======== DATA SECTION ========
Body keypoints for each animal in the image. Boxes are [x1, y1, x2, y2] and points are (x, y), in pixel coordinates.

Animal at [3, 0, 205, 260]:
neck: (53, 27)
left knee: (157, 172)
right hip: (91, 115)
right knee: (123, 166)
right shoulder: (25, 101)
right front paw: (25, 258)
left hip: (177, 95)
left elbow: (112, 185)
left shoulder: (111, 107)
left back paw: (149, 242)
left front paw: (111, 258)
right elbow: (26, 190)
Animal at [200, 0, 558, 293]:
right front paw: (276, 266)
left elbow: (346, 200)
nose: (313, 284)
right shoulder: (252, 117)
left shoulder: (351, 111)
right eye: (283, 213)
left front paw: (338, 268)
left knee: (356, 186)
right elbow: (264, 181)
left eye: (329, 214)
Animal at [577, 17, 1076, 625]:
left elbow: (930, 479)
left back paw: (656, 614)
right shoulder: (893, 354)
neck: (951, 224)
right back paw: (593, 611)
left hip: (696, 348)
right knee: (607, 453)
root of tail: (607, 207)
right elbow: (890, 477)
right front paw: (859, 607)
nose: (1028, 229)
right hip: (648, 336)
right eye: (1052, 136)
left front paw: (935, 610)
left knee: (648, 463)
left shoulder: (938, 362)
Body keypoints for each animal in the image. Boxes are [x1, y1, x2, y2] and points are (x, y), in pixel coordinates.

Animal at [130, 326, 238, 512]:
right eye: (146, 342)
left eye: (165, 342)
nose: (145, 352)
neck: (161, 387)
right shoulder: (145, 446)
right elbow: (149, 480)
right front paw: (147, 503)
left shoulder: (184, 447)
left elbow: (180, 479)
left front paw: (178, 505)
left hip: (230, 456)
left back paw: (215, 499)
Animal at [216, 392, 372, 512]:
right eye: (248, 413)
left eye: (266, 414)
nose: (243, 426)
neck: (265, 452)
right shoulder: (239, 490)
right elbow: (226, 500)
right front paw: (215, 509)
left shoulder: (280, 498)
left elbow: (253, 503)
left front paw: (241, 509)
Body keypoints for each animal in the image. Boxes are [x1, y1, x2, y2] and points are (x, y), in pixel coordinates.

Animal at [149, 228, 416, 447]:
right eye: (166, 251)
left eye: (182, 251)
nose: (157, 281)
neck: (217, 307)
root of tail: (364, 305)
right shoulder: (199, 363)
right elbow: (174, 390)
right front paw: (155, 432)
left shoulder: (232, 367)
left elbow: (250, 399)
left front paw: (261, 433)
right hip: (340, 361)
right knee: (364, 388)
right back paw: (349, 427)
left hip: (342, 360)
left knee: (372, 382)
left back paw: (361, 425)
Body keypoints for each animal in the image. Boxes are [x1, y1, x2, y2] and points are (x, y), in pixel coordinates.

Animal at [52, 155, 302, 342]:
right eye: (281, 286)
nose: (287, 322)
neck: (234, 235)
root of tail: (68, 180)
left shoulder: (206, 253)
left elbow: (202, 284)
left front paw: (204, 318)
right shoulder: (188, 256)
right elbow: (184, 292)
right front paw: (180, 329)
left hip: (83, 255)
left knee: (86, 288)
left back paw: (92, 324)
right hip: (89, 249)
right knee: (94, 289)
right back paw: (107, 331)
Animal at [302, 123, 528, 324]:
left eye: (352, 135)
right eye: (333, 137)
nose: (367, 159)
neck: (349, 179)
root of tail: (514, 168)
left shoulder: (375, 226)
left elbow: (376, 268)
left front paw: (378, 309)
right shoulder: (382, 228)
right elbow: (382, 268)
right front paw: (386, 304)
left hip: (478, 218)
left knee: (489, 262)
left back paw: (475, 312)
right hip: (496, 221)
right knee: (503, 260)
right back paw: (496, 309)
========
• ABOUT THIS TASK
Reproduce all of the records exactly.

• EXERCISE RESPONSE
Body keypoints for each animal in the image. Boxes are [x1, y1, x2, y2] and points are (x, y), in pixel coordinates.

Animal at [3, 0, 205, 260]:
neck: (53, 27)
left knee: (157, 172)
right hip: (91, 115)
right knee: (123, 166)
right shoulder: (25, 101)
right front paw: (25, 258)
left hip: (177, 95)
left elbow: (112, 185)
left shoulder: (111, 107)
left back paw: (149, 242)
left front paw: (111, 258)
right elbow: (26, 190)
Animal at [200, 0, 558, 293]:
right front paw: (276, 266)
left elbow: (346, 200)
nose: (313, 284)
right shoulder: (252, 117)
left shoulder: (351, 111)
right eye: (283, 213)
left front paw: (338, 268)
left knee: (356, 186)
right elbow: (264, 181)
left eye: (329, 214)
Animal at [577, 17, 1076, 625]:
left elbow: (930, 479)
left back paw: (656, 614)
right shoulder: (893, 354)
neck: (951, 224)
right back paw: (593, 611)
left hip: (696, 348)
right knee: (607, 453)
root of tail: (607, 207)
right elbow: (890, 477)
right front paw: (859, 607)
nose: (1028, 229)
right hip: (648, 336)
right eye: (1052, 136)
left front paw: (935, 610)
left knee: (648, 463)
left shoulder: (938, 362)
Body keypoints for each animal in the image. Boxes are [x1, y1, x2, y2] and points are (x, y), in pixel coordinates.

Animal at [130, 326, 238, 512]:
right eye: (146, 342)
left eye: (165, 342)
nose: (145, 352)
neck: (161, 387)
right shoulder: (145, 446)
right elbow: (149, 480)
right front paw: (147, 503)
left shoulder: (184, 447)
left elbow: (180, 479)
left front paw: (178, 505)
left hip: (230, 456)
left back paw: (215, 499)
Animal at [216, 392, 372, 512]:
right eye: (248, 413)
left eye: (266, 414)
nose: (243, 426)
neck: (265, 452)
right shoulder: (239, 490)
right elbow: (226, 500)
right front paw: (215, 509)
left shoulder: (280, 498)
left elbow: (253, 503)
left front paw: (241, 509)
Body keypoints for each animal in the image. Boxes are [x1, y1, x2, y2] and points are (x, y), in pixel coordinates.

Animal at [149, 228, 416, 447]:
right eye: (166, 251)
left eye: (182, 251)
nose: (157, 281)
neck: (217, 307)
root of tail: (364, 305)
right shoulder: (199, 363)
right elbow: (174, 390)
right front paw: (155, 432)
left shoulder: (232, 367)
left elbow: (250, 399)
left front paw: (261, 433)
right hip: (340, 361)
right knee: (364, 388)
right back paw: (349, 427)
left hip: (342, 360)
left knee: (372, 382)
left back paw: (361, 425)
Body keypoints for each animal in the image. Boxes are [x1, y1, x2, y2] and points are (x, y), in pixel coordinates.

Animal at [52, 155, 302, 342]:
right eye: (281, 286)
nose: (287, 322)
neck: (234, 235)
root of tail: (68, 180)
left shoulder: (206, 253)
left elbow: (202, 284)
left front paw: (204, 318)
right shoulder: (188, 256)
right elbow: (184, 292)
right front paw: (180, 329)
left hip: (83, 255)
left knee: (86, 288)
left back paw: (92, 324)
right hip: (89, 249)
right knee: (94, 289)
right back paw: (107, 331)
Animal at [302, 123, 528, 324]:
left eye: (352, 135)
right eye: (333, 137)
nose: (367, 159)
neck: (349, 179)
root of tail: (514, 168)
left shoulder: (375, 226)
left elbow: (376, 268)
left front paw: (378, 309)
right shoulder: (382, 228)
right elbow: (382, 268)
right front paw: (386, 304)
left hip: (478, 218)
left knee: (489, 262)
left back paw: (475, 312)
right hip: (496, 221)
right knee: (503, 260)
right back paw: (496, 309)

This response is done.